KEESLER AIR FORCE BASE, Miss. --
The 5th and 12th Operational Weather Flights of the 403rd Wing are geographically separated units located at Shaw Air Force Base, South Carolina, and Scott Air Force Base, Illinois, respectively. They train and maintain readiness to provide weather forecasting support for their roles locally, nationally and abroad.
“As a forecaster and observer we monitor atmospheric and environmental conditions that may impact flight or surface movements of our customers,” said Tech. Sgt. Joshua Hjemvick, 5th OWF forecaster. “With the information we collect and weather patterns we observe, we inform decision makers such as commanders and pilots so they can decide how to proceed with missions. The overall goal is to spot hazards to protect lives and resources.”
The 5th’s mission is to provide the world's most disciplined, trained, and effective Reserve weather force in support of U.S. Central, European, Africa, and Strategic Air Commands - anytime, anywhere.
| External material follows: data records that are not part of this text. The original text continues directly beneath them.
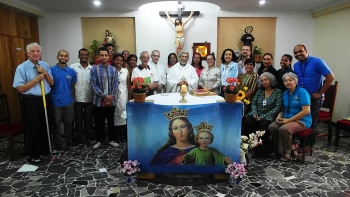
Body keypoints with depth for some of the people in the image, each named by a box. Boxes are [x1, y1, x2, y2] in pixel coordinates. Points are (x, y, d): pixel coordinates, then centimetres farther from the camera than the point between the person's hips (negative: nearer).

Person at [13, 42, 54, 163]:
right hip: (30, 102, -5)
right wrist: (36, 79, -18)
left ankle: (45, 150, 35)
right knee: (33, 129, 6)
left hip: (46, 99, 5)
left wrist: (45, 73, -11)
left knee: (45, 126, 17)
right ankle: (34, 155, 21)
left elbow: (51, 83, 5)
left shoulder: (45, 65, 5)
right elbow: (20, 88, -14)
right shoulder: (22, 68, -9)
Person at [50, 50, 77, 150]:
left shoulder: (72, 71, 3)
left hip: (69, 102, 3)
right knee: (57, 124, 9)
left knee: (69, 123, 14)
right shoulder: (51, 70, -7)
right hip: (56, 102, -3)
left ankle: (69, 141, 29)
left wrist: (72, 98, 12)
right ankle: (58, 144, 23)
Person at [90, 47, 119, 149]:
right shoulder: (94, 69, -4)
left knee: (111, 121, 12)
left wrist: (110, 97, -9)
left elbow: (115, 85, -1)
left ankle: (112, 140, 26)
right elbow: (93, 85, -9)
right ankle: (99, 140, 24)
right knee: (99, 122, 9)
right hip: (98, 101, -1)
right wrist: (104, 96, -15)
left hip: (111, 101, 1)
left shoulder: (114, 70, 2)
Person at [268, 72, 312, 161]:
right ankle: (291, 148, -5)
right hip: (287, 119, 7)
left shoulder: (302, 92, -10)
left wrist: (288, 120, -18)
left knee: (284, 129, -33)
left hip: (302, 120, -7)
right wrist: (279, 116, -5)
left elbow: (306, 111, -18)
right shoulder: (285, 93, 11)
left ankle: (288, 151, -6)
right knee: (271, 127, -20)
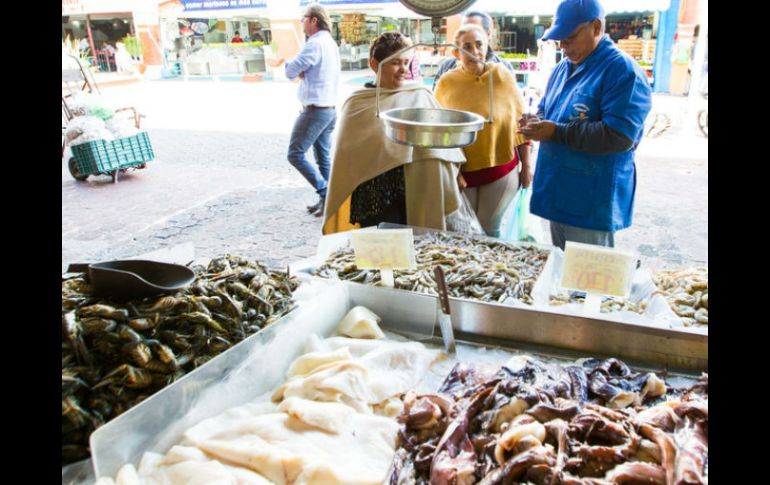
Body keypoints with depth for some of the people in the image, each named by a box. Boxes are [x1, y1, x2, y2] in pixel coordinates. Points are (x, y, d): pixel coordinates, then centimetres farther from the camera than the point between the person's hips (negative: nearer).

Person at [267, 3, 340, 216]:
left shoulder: (315, 44, -15)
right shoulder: (331, 44, 15)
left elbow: (291, 72, -12)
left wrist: (287, 63, 9)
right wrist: (285, 64, 18)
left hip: (315, 110, -9)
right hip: (329, 109, 9)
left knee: (295, 154, -4)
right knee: (324, 157, 11)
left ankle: (325, 192, -8)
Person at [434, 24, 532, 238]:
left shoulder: (503, 77, -4)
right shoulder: (446, 83, -4)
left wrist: (526, 167, 4)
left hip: (500, 171, 0)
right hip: (462, 173, 1)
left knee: (488, 230, 9)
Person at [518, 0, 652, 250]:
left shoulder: (623, 70, -14)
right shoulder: (563, 67, 12)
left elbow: (619, 136, -24)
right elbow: (546, 109, 24)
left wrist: (556, 132, -24)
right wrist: (537, 122, -2)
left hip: (592, 203, -8)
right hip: (558, 193, 8)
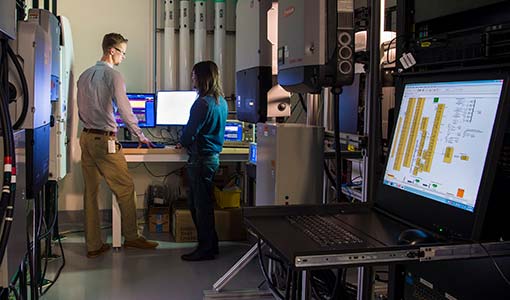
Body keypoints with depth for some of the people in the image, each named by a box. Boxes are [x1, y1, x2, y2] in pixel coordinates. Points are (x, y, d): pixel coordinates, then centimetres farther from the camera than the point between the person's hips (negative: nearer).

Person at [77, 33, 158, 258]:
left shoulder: (85, 75, 14)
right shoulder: (113, 75, -10)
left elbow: (81, 111, 17)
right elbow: (125, 110, -11)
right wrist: (140, 136, 1)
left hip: (86, 138, 8)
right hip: (105, 140, -8)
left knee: (90, 192, 9)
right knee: (125, 188, 4)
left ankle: (93, 245, 14)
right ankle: (131, 237, 14)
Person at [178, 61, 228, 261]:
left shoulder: (203, 103, -18)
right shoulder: (221, 101, 11)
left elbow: (191, 130, -15)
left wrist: (183, 143, 5)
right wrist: (188, 142, 19)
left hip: (201, 158, -9)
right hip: (213, 155, 9)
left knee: (201, 205, 0)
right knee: (196, 203, 18)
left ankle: (206, 248, 8)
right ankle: (209, 243, 24)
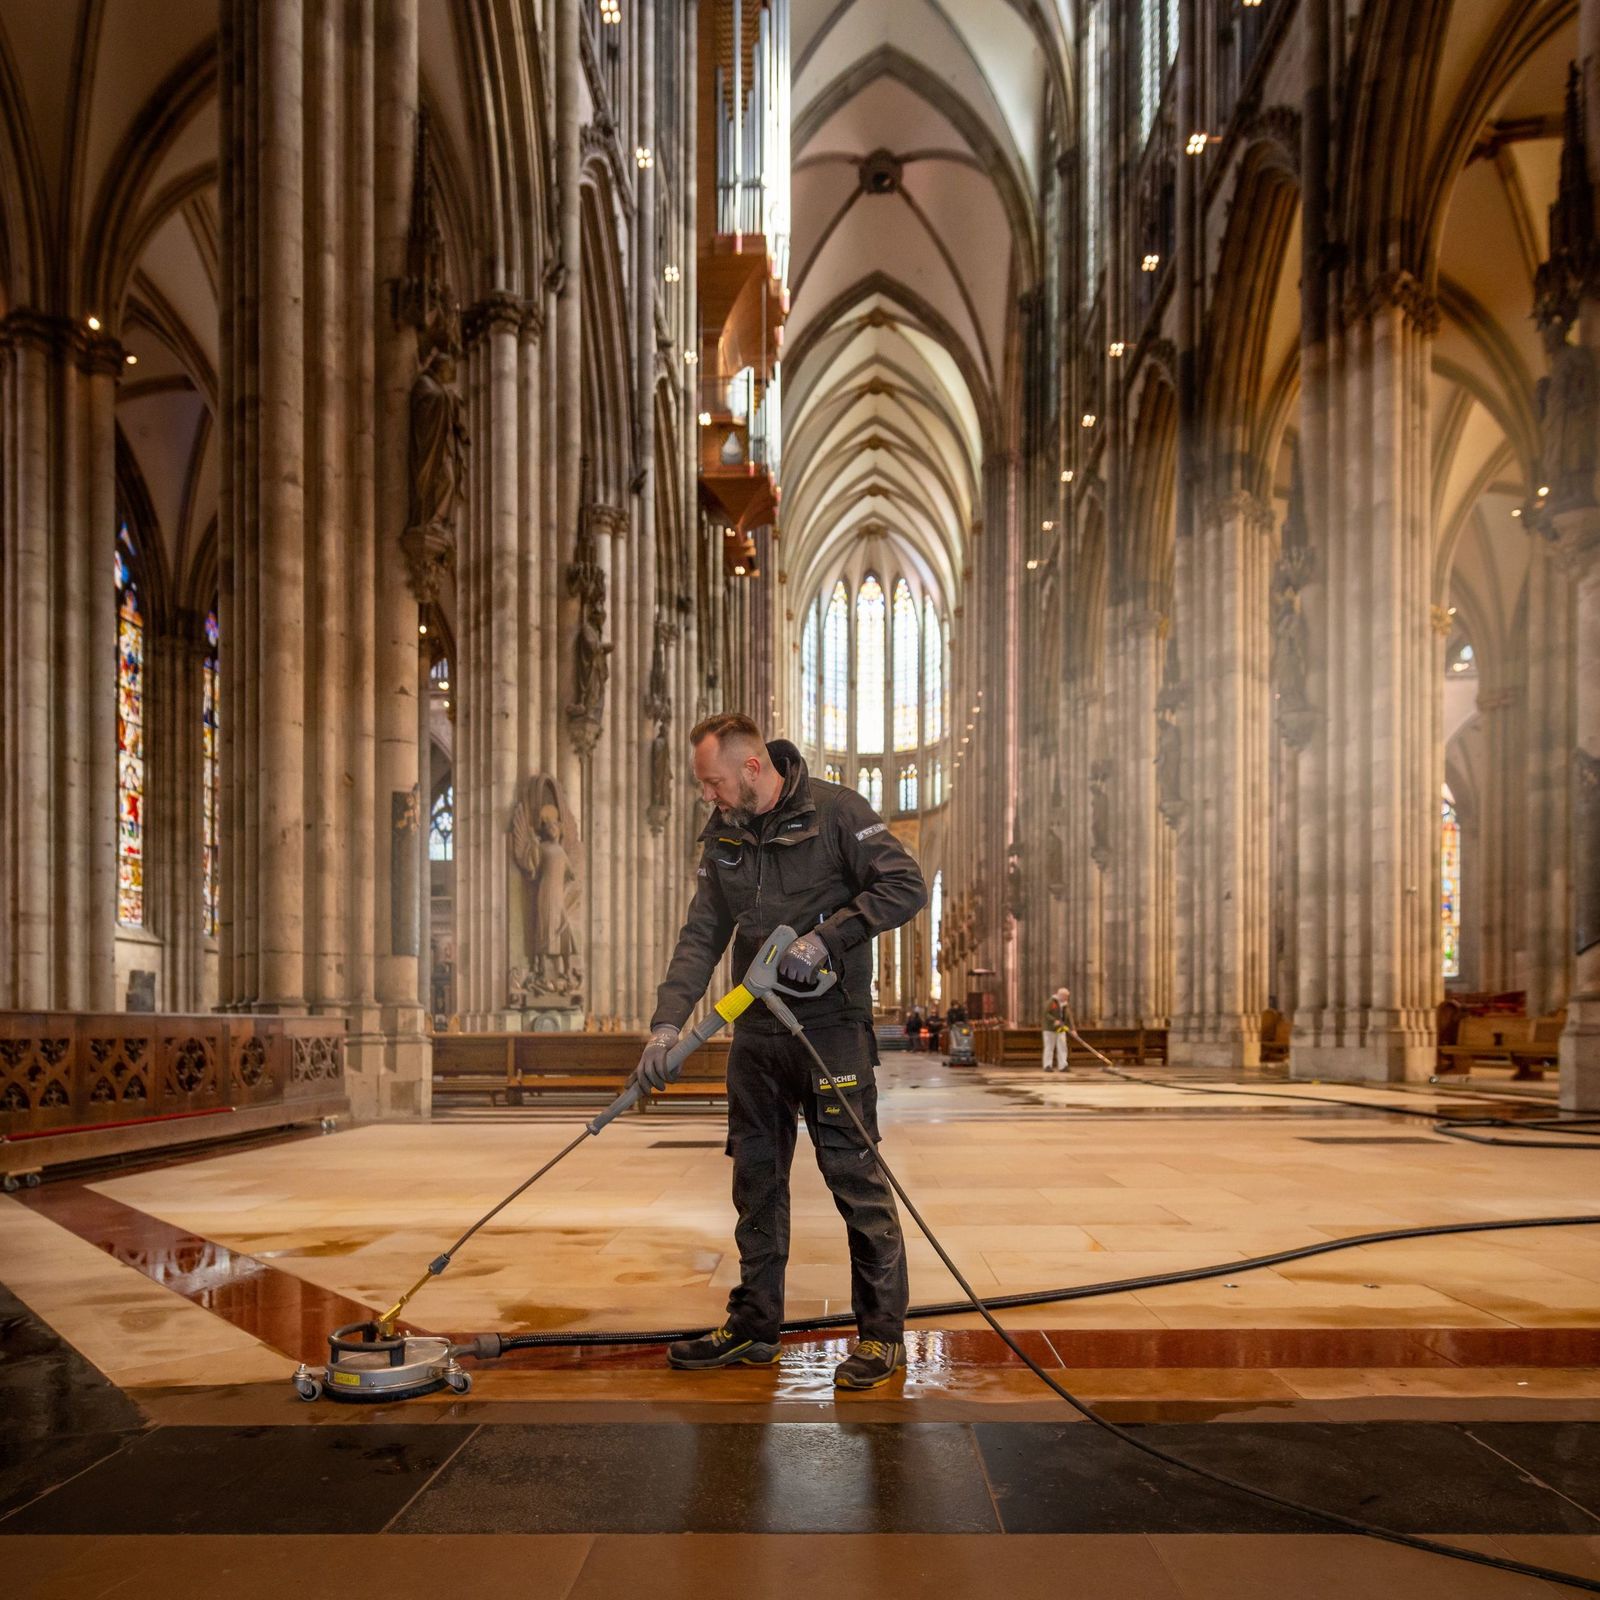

“We’re a team of highly experienced weather forecasters with diverse backgrounds in many different civilian careers that work exceptionally well together for the mission and for each other,” said Master Sgt. Jessica Mobley, 5th OWF operations element chief. “We’re continuously training to build our skill sets to support not only one customer, but support multiple customers in multiples domains. Everyone shows up to (Unit Training Assemblies) ready to train and become better forecasters.”
There are approximately 25 total Reserve Citizen Airmen in the ‘Fighting Fifth’ and are currently led by Capt. Grant Talkington, 5th OWF director of operations. They provide support to the 28th Operational Weather Squadron, various base weather squadrons and flights, combined air operations centers overseas, and the 53rd Weather Reconnaissance Squadron, aka Hurricane Hunters, when they forward deploy.
“We support missions worldwide using our weather skills to primarily support Air Force and Army aviation units, while providing resource protection for (Department of Defense) assets, operations support, bringing multiple skillsets to support base and air operations centers,” said Hjemvick. “We do a lot and we work rigorously to expand our capabilities to be of greater service to the broader Air Force.”
As the 5th OWF covers their area of responsibility the 12th OWF handles its own AOR covering U.S. Pacific, Northern, Southern and Transportation Commands.
In the Midwest, the 12th’s mission is to provide timely, accurate, and relevant environmental characterizations in support of total force operations, conduct training to develop, and build technically proficient Airmen capable of executing weather operations.
“We’re ready to step out the door at a moment’s notice,” said Master Sgt. Toni Pierce, 12th OWF superintendent. “We have approximately 20 Airmen in our flight and we’re always training and keeping up-to-date with our readiness to either backfill active duty Airmen in operational weather squadrons or deploying overseas to support air operations centers.”
Historically, the 12th OWF directly supported the 15th Operational Weather Squadron, but has shifted to supporting base weather stations and deployment-centric roles. The unit is capable of providing surge support and backfills any active duty weather squadron or flight, which is approximately 320 different total force units across 153 DOD installations. They are led by their commander, Maj. Kimberly Spusta.
“One of the unique opportunities in our career field is speaking with pilots often because weather has a direct impact on their mission in addition with commanders who are the ultimate decision makers for missions,” said Pierce. “Everyone wants to know what the weather is going to be, so being able to provide that kind of information in an accurate and timely manner leads to mission success.”
The Reserve Citizen Airmen of the 5th and 12th OWFs all share the same sentiments of being tight-knit and answering the call of duty.
“For me personally, our team is very much a family because I work with many amazing individuals and the work we do is fulfilling,” said Hjemvick. “My biggest pride in the unit has been our evolution to support different mission sets. We have a bunch of good folks that are willing and able to support where needed.”